--- Records for this task Enclosed Below ---
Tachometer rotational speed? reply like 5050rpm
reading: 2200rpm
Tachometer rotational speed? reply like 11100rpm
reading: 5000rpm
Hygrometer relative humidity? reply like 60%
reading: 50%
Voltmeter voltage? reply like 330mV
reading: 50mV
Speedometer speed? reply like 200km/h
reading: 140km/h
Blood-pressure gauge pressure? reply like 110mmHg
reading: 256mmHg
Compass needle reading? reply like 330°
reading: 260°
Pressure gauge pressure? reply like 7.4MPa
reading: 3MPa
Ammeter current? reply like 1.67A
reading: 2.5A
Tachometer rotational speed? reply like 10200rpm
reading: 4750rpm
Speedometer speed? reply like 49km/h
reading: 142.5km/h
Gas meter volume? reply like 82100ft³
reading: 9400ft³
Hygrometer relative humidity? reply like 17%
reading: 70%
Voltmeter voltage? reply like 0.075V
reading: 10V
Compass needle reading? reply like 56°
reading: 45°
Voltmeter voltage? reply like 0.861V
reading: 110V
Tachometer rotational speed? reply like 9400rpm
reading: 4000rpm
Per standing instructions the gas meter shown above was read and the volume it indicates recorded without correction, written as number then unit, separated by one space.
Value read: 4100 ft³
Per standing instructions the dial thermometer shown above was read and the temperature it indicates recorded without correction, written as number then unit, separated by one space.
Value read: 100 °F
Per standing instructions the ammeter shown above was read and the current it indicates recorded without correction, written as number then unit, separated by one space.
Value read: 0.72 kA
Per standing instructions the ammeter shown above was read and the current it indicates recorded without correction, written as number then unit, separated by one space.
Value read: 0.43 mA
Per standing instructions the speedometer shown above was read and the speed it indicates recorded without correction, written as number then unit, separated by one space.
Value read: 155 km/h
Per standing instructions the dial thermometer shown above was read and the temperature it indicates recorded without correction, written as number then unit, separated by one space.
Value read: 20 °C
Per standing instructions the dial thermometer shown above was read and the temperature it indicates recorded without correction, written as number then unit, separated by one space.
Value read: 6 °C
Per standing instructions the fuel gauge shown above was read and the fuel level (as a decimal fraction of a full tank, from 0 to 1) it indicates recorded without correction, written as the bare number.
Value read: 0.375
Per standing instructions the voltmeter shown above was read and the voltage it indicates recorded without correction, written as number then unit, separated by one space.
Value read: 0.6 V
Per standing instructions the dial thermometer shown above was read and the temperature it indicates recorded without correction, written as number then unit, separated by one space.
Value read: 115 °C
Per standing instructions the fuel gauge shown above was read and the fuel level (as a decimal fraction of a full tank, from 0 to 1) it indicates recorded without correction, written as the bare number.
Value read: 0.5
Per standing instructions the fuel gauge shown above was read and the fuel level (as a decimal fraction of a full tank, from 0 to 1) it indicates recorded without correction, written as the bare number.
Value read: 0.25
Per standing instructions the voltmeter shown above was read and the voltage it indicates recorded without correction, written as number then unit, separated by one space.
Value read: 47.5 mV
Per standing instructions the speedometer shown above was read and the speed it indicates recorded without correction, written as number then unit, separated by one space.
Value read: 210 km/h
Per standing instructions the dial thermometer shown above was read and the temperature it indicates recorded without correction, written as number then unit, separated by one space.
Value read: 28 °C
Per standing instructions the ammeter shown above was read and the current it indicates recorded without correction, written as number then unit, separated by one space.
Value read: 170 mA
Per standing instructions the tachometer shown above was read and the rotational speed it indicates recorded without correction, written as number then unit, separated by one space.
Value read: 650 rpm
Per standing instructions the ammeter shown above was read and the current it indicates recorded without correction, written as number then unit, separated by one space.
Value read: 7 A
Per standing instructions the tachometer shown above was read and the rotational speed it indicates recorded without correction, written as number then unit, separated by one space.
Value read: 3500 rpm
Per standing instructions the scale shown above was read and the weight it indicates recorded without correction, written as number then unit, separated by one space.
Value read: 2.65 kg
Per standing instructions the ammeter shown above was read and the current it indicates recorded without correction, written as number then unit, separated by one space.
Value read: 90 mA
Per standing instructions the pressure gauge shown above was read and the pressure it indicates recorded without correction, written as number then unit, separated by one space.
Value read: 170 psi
--- End of Enclosed Records for this task ---
Rewrite all of the entries above in full, changing each occurrence of "Value read" to "Recorded value" and keeping every other word and line as it is.

Your response ::
Tachometer rotational speed? reply like 5050rpm
reading: 2200rpm
Tachometer rotational speed? reply like 11100rpm
reading: 5000rpm
Hygrometer relative humidity? reply like 60%
reading: 50%
Voltmeter voltage? reply like 330mV
reading: 50mV
Speedometer speed? reply like 200km/h
reading: 140km/h
Blood-pressure gauge pressure? reply like 110mmHg
reading: 256mmHg
Compass needle reading? reply like 330°
reading: 260°
Pressure gauge pressure? reply like 7.4MPa
reading: 3MPa
Ammeter current? reply like 1.67A
reading: 2.5A
Tachometer rotational speed? reply like 10200rpm
reading: 4750rpm
Speedometer speed? reply like 49km/h
reading: 142.5km/h
Gas meter volume? reply like 82100ft³
reading: 9400ft³
Hygrometer relative humidity? reply like 17%
reading: 70%
Voltmeter voltage? reply like 0.075V
reading: 10V
Compass needle reading? reply like 56°
reading: 45°
Voltmeter voltage? reply like 0.861V
reading: 110V
Tachometer rotational speed? reply like 9400rpm
reading: 4000rpm
Per standing instructions the gas meter shown above was read and the volume it indicates recorded without correction, written as number then unit, separated by one space.
Recorded value: 4100 ft³
Per standing instructions the dial thermometer shown above was read and the temperature it indicates recorded without correction, written as number then unit, separated by one space.
Recorded value: 100 °F
Per standing instructions the ammeter shown above was read and the current it indicates recorded without correction, written as number then unit, separated by one space.
Recorded value: 0.72 kA
Per standing instructions the ammeter shown above was read and the current it indicates recorded without correction, written as number then unit, separated by one space.
Recorded value: 0.43 mA
Per standing instructions the speedometer shown above was read and the speed it indicates recorded without correction, written as number then unit, separated by one space.
Recorded value: 155 km/h
Per standing instructions the dial thermometer shown above was read and the temperature it indicates recorded without correction, written as number then unit, separated by one space.
Recorded value: 20 °C
Per standing instructions the dial thermometer shown above was read and the temperature it indicates recorded without correction, written as number then unit, separated by one space.
Recorded value: 6 °C
Per standing instructions the fuel gauge shown above was read and the fuel level (as a decimal fraction of a full tank, from 0 to 1) it indicates recorded without correction, written as the bare number.
Recorded value: 0.375
Per standing instructions the voltmeter shown above was read and the voltage it indicates recorded without correction, written as number then unit, separated by one space.
Recorded value: 0.6 V
Per standing instructions the dial thermometer shown above was read and the temperature it indicates recorded without correction, written as number then unit, separated by one space.
Recorded value: 115 °C
Per standing instructions the fuel gauge shown above was read and the fuel level (as a decimal fraction of a full tank, from 0 to 1) it indicates recorded without correction, written as the bare number.
Recorded value: 0.5
Per standing instructions the fuel gauge shown above was read and the fuel level (as a decimal fraction of a full tank, from 0 to 1) it indicates recorded without correction, written as the bare number.
Recorded value: 0.25
Per standing instructions the voltmeter shown above was read and the voltage it indicates recorded without correction, written as number then unit, separated by one space.
Recorded value: 47.5 mV
Per standing instructions the speedometer shown above was read and the speed it indicates recorded without correction, written as number then unit, separated by one space.
Recorded value: 210 km/h
Per standing instructions the dial thermometer shown above was read and the temperature it indicates recorded without correction, written as number then unit, separated by one space.
Recorded value: 28 °C
Per standing instructions the ammeter shown above was read and the current it indicates recorded without correction, written as number then unit, separated by one space.
Recorded value: 170 mA
Per standing instructions the tachometer shown above was read and the rotational speed it indicates recorded without correction, written as number then unit, separated by one space.
Recorded value: 650 rpm
Per standing instructions the ammeter shown above was read and the current it indicates recorded without correction, written as number then unit, separated by one space.
Recorded value: 7 A
Per standing instructions the tachometer shown above was read and the rotational speed it indicates recorded without correction, written as number then unit, separated by one space.
Recorded value: 3500 rpm
Per standing instructions the scale shown above was read and the weight it indicates recorded without correction, written as number then unit, separated by one space.
Recorded value: 2.65 kg
Per standing instructions the ammeter shown above was read and the current it indicates recorded without correction, written as number then unit, separated by one space.
Recorded value: 90 mA
Per standing instructions the pressure gauge shown above was read and the pressure it indicates recorded without correction, written as number then unit, separated by one space.
Recorded value: 170 psi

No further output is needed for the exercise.